→ MATERIAL SUPPLIED:
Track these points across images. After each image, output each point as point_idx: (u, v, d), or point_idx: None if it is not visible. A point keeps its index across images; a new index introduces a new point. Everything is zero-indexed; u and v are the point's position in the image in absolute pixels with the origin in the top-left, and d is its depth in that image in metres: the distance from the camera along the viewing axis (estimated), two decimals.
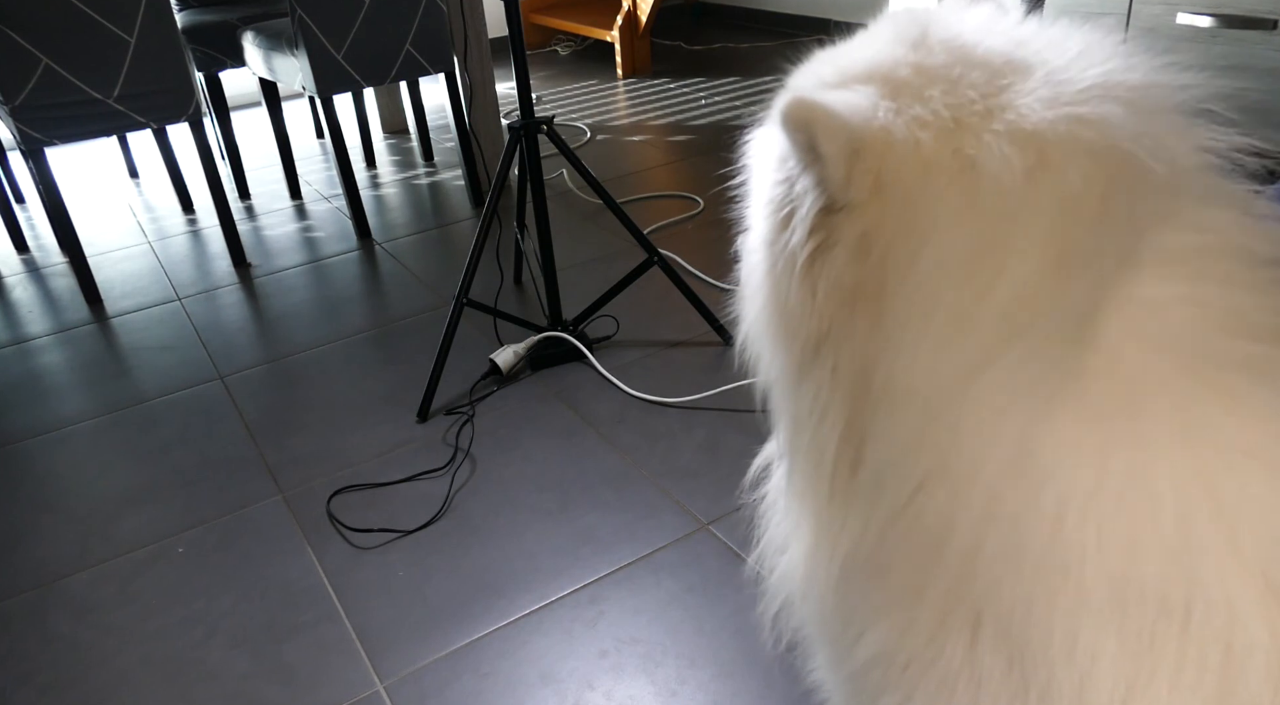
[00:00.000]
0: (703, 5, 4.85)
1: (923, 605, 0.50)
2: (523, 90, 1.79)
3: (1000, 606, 0.47)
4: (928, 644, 0.50)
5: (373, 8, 2.37)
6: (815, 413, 0.53)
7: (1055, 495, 0.45)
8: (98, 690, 1.25)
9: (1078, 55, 0.49)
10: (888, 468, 0.50)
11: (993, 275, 0.46)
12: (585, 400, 1.77)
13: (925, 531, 0.49)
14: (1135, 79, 0.48)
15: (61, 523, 1.58)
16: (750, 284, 0.58)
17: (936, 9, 0.54)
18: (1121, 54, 0.50)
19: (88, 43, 2.13)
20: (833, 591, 0.56)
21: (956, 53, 0.50)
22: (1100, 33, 0.51)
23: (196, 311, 2.27)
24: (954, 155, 0.47)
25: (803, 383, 0.53)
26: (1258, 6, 1.92)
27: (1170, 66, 0.49)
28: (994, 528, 0.46)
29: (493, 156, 2.75)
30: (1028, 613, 0.46)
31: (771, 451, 0.71)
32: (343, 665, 1.25)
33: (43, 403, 1.94)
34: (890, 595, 0.53)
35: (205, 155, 2.41)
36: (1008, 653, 0.48)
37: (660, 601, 1.30)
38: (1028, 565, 0.46)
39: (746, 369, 0.62)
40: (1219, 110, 0.49)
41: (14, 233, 2.72)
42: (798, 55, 0.56)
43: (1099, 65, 0.48)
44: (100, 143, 3.39)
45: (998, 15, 0.53)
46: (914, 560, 0.51)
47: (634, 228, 1.91)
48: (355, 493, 1.58)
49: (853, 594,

→ ABOUT THIS TASK: Above are the lines; repeat exactly the ones from the line containing "22: (1100, 33, 0.51)" down to the line containing "39: (746, 369, 0.62)", both inclusive.

→ PROBLEM SOLUTION:
22: (1100, 33, 0.51)
23: (196, 311, 2.27)
24: (954, 155, 0.47)
25: (803, 383, 0.53)
26: (1258, 6, 1.92)
27: (1170, 66, 0.49)
28: (994, 528, 0.46)
29: (493, 156, 2.75)
30: (1028, 613, 0.46)
31: (771, 451, 0.71)
32: (343, 665, 1.25)
33: (43, 403, 1.94)
34: (890, 595, 0.53)
35: (205, 155, 2.41)
36: (1008, 653, 0.48)
37: (660, 601, 1.30)
38: (1028, 565, 0.46)
39: (746, 369, 0.62)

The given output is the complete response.